High Life
Directed by Claire Denis
Main Slate
Many classic films set in outer space can be easily identified by their directors, who left an indelible stylistic mark on their work that has come to define or at the very least inform their careers. Stanley Kubrick made “2001: A Space Odyssey,” George Lucas helmed “Star Wars,” Ridley Scott guided “Alien,” and James Cameron steered “Aliens.” More recently, established filmmakers not known for science fiction or extraterrestrial efforts have traveled to cinematic space, with Alfonso Cuaron as one prominent example taking home an Oscar for “Gravity.” Now, a director whose previous work has definitely been set firmly on Earth is traveling to new heights for an inarguably unique vision of what space could look like through her eyes.
Monte (Robert Pattinson) is a death row inmate who has accepted an innovative sentence, going into space to try to harness the power of a black hole. Aboard his quiet ship, he spends his days working on repairs and taking care of a baby before submitting nightly reports to refresh his life support. Through flashbacks, the full picture of his mission is revealed, with a convicted doctor (Juliette Binoche) conducting a side project of attempting to impregnate the female prisoners. Trapped together in a small space with no knowledge of if they’ll ever make it home, the group of violent criminals predictably begins to experience cabin fever before all hell breaks loose.
Listed on IMDB under adventure/drama/horror, this film is probably best described as a science-fiction psychological thriller. It appears to take some inspiration from the template of “Alien,” with internal strife and discord serving as just as much a catalyst for the doom as the very threatening possibility of death whenever a black hole nears. Starting with Monte operating the ship by himself while tending to an inexplicably present infant only increases the melancholy, draining feeling that this trip has gone horribly wrong. No fate that can befall the passengers of this ship will be good, but watching as past and present play out simultaneously is a tense and troubling experience.
Denis, whose extraordinarily different “Let the Sun Shine In” screened at last year’s New York Film Festival, makes a recognizable imprint on this film, focusing most on the characters and their coming undone. She also says that there is no way that people in could speak French, her straightforward explanation for why the film is in English rather than her native language.
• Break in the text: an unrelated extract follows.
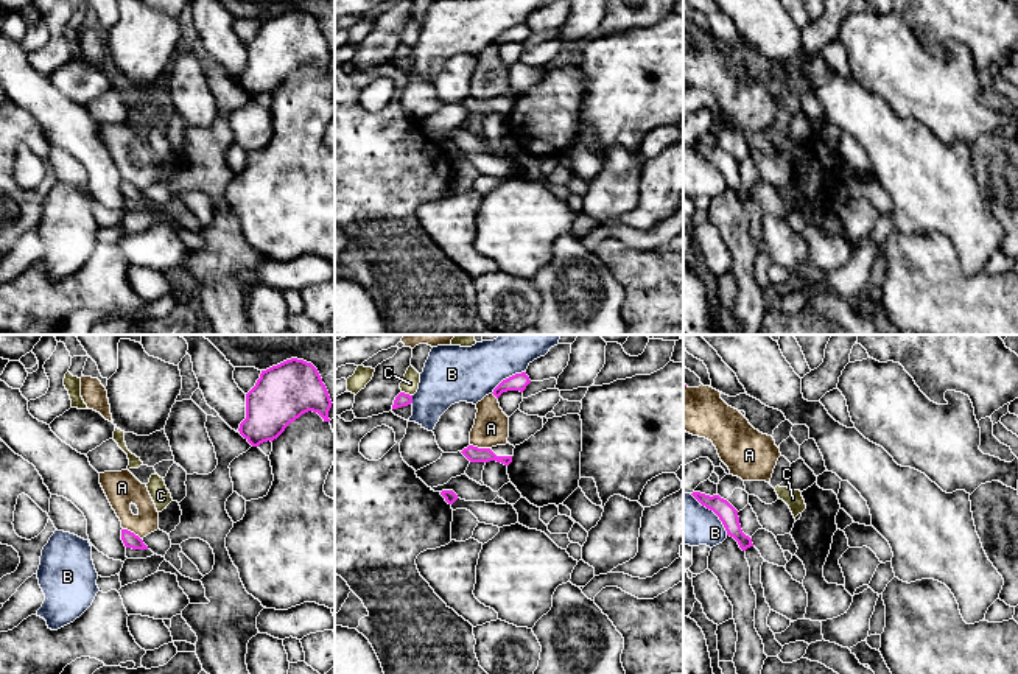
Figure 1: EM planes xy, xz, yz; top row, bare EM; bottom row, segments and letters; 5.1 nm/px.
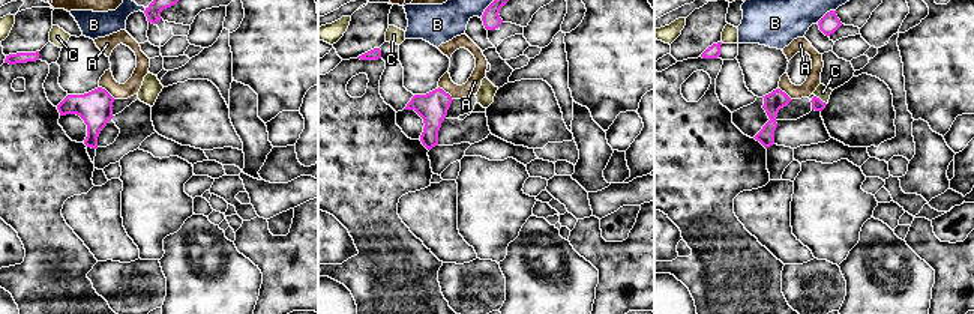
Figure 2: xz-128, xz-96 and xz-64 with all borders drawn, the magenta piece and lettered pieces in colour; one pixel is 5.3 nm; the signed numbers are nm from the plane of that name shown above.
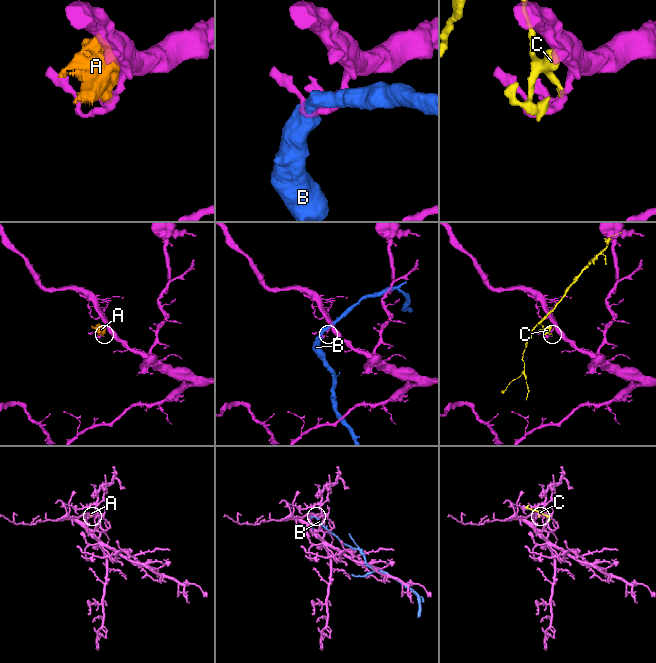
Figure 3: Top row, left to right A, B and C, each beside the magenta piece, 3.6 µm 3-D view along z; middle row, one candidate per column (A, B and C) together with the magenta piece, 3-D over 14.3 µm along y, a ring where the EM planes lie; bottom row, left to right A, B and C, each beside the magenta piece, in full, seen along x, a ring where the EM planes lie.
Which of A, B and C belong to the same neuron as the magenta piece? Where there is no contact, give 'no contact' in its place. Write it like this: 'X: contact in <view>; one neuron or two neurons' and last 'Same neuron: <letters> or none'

The presence of a “sex room” aboard the ship designed to help the prisoners alleviate some of their tension is a very peculiar addition that doesn’t feel as strange as it should thanks to Denis’ incorporation of it, and Binoche in particular helps to normalize it with her magnetic and haunting performance. Pattinson, who has transformed himself into a more serious actor over the past few years following an early tween “Twilight” craze, serves as a stable lead, one who anchors a story far out of Monte’s control with a frank acceptance of his situation. This film unapologetically frames and follows its own narrative to great effect, on its own individual, unsettling course the whole time.